Daha sonra söz alan HDP eski MYK üyesi Nazmi Gür, medya aracılığıyla yayılan yalan haberle kendilerine yönelik psikolojik bir savaşın yürütüldüğünü söyledi. Gür, “Yazdıkları her şey yalan. Propaganda savaşı yürütüyorlar. Bu savaşla bizi durdurabileceklerini mi sanıyorlar? Asla böyle bir şey olmayacak. Biz baştan beri bunun bir kumpas olduğunu söyledik. Avukatlarımız bütün belgelerle olayın kumpas olduğunu kanıtladı. Siz aslında bizi yargılamıyorsunuz, barış sürecini yargılıyorsunuz, AKP’yi yargılıyorsunuz. İleride Cumhurbaşkanı dahil herkesin yargılanmasının yolunu açıyorsunuz. Bizi neye dayanarak tutuklu tutmaya devam ediyorsunuz?

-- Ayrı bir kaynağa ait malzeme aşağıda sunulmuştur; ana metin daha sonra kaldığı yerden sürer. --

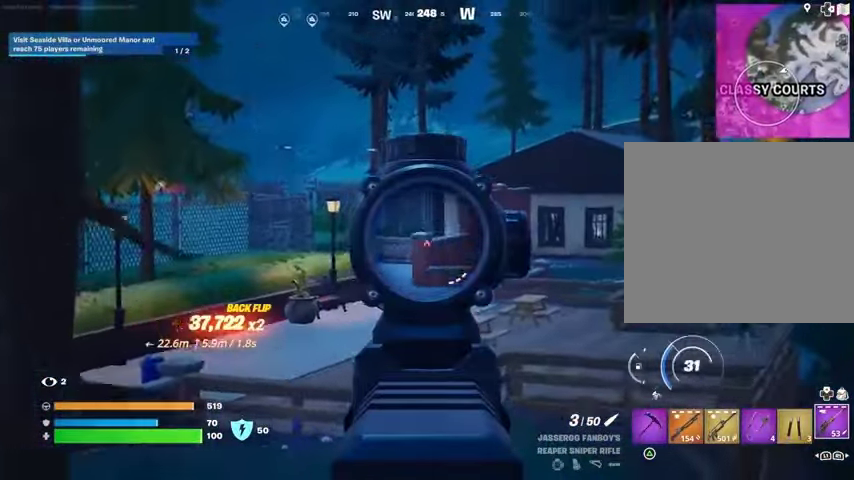
{"buttons": ["L2"], "left_stick": "up-right", "right_stick": "up-right", "events": [[200, "left_stick", "down-right"], [433, "left_stick", "up-right"], [467, "right_stick", "up-right"]]}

Üç tane gizli tanık dinlediniz, onları da gizli dinlediniz. Üçünün ifadeleri ayrı ayrı yalan, üst üste koysanız da yalan ,bu yüzden bu ifadeleri reddediyoruz” sözlerini kullandı.

‘HDP AYAKTADIR’

Gür, açılan davalarla HDP’nin yıpratılamayacağına vurgu yaparak, “Bu tarz oyunlarla HDP’yi vazgeçireceklerini mi sanıyorsunuz? Yöneticilerini tutuklayarak, davalar açarak yolundan vazgeçeceklerini mi sanıyorsunuz? HDP ayaktadır, cezaevinde de ayaktadır” diye konuştu. Gür’ün ardından söz alan Ayla Ata Aka, kendisine ait HTS kayıtlarının geldiğini belirterek, evrakların incelenmesini talep etti.

Aka’nın ardından mahkeme heyeti, Sibel Akdeniz’in mazeretini reddederek, 28 Temmuz’da dinlenmesine karar verdi. 

Kararın ardından 28 Temmuz’da görülmek üzere duruşmaya ara verildi.